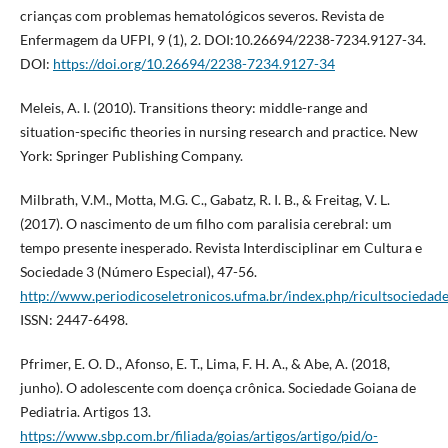
crianças com problemas hematológicos severos. Revista de
Enfermagem da UFPI, 9 (1), 2. DOI:10.26694/2238-7234.9127-34.
DOI:
https://doi.org/10.26694/2238-7234.9127-34
Meleis, A. I. (2010). Transitions theory: middle-range and
situation-specific theories in nursing research and practice. New
York: Springer Publishing Company.
Milbrath, V.M., Motta, M.G. C., Gabatz, R. I. B., & Freitag, V. L.
(2017). O nascimento de um filho com paralisia cerebral: um
tempo presente inesperado. Revista Interdisciplinar em Cultura e
Sociedade 3 (Número Especial), 47-56.
http://www.periodicoseletronicos.ufma.br/index.php/ricultsocieda
ISSN: 2447-6498.
Pfrimer, E. O. D., Afonso, E. T., Lima, F. H. A., & Abe, A. (2018,
junho). O adolescente com doença crônica. Sociedade Goiana de
Pediatria. Artigos 13.
https://www.sbp.com.br/filiada/goias/artigos/artigo/pid/o-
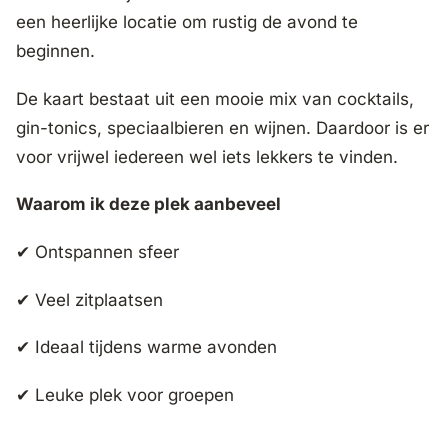
een heerlijke locatie om rustig de avond te
beginnen.
De kaart bestaat uit een mooie mix van cocktails,
gin-tonics, speciaalbieren en wijnen. Daardoor is er
voor vrijwel iedereen wel iets lekkers te vinden.
Waarom ik deze plek aanbeveel
✔ Ontspannen sfeer
✔ Veel zitplaatsen
✔ Ideaal tijdens warme avonden
✔ Leuke plek voor groepen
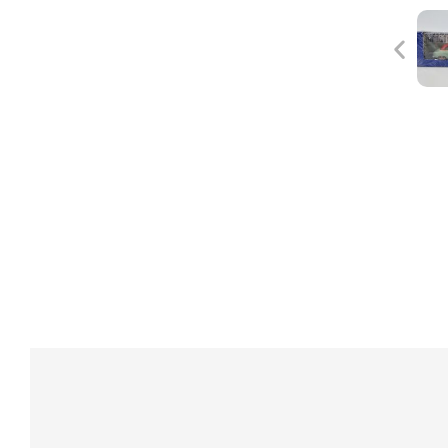
Edell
....
-- Aim of the exercise --
Lines holding "plek": count them across the data and reply with the number alone.

-- Written reply --
2